> **What you are asked to do**
From the entries below, report only the number of lines that contain the word "place".

> **Available data**
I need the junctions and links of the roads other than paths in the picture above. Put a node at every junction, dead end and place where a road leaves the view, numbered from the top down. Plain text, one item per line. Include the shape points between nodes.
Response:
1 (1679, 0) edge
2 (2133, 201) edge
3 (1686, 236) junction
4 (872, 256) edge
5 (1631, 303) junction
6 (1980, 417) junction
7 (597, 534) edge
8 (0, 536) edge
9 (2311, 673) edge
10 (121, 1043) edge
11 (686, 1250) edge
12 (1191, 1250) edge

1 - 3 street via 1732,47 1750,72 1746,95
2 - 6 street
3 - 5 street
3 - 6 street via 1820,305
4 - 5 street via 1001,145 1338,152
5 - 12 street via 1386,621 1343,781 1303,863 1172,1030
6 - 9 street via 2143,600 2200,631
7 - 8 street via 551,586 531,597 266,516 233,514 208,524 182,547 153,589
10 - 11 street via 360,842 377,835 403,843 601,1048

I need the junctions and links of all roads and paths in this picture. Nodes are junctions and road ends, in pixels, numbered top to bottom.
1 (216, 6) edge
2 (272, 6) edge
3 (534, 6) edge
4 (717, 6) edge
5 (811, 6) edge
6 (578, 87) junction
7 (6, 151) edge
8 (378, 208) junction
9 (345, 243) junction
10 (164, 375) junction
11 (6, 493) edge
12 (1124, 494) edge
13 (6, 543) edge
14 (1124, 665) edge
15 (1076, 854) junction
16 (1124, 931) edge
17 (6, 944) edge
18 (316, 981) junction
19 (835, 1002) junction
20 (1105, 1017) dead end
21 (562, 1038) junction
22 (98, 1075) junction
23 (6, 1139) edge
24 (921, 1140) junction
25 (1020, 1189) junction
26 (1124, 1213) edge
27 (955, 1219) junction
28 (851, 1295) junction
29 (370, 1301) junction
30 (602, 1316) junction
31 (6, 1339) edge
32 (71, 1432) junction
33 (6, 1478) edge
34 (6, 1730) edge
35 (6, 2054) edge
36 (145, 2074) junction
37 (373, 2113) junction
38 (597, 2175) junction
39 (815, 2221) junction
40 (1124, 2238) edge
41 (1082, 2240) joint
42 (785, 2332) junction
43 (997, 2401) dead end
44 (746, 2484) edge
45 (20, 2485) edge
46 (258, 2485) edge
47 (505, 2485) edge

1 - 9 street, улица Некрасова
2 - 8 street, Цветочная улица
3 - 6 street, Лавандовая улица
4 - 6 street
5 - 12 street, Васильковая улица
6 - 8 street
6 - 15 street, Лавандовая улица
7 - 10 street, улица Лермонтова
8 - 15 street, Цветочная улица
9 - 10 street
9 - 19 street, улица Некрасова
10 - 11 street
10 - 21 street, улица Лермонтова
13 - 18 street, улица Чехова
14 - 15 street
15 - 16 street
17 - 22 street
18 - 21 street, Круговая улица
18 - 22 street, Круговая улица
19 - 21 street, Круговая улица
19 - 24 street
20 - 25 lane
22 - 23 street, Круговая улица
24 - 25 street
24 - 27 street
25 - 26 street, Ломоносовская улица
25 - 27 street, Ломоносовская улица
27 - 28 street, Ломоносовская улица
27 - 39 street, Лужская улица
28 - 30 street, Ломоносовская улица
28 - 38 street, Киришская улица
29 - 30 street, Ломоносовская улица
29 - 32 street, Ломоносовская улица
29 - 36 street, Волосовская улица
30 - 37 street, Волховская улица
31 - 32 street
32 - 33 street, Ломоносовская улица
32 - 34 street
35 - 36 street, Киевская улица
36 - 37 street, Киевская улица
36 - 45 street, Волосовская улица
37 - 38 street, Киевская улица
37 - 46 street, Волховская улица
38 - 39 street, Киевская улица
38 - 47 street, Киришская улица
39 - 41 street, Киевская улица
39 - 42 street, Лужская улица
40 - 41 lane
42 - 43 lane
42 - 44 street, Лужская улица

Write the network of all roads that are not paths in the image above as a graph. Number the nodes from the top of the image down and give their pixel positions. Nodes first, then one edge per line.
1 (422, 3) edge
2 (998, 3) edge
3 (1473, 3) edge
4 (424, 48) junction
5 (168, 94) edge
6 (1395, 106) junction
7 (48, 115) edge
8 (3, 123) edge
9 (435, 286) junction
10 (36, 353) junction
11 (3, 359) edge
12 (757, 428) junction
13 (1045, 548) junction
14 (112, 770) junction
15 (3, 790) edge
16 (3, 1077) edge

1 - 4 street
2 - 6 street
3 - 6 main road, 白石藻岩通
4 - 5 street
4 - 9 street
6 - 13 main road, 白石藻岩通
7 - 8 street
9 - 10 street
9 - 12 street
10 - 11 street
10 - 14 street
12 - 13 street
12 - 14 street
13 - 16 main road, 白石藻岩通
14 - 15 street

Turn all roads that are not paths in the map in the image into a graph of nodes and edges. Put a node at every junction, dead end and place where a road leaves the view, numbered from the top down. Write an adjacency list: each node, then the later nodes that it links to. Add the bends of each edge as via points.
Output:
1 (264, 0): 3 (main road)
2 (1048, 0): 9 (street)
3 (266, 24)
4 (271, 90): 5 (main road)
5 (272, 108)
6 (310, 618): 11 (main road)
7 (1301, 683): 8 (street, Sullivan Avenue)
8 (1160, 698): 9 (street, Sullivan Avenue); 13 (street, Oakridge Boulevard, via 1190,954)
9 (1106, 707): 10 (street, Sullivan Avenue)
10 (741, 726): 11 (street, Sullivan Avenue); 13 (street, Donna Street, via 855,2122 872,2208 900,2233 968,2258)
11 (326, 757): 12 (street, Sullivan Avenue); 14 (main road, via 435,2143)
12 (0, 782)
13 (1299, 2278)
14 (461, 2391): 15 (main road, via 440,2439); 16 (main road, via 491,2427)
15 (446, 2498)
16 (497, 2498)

> **Finished exercise**
2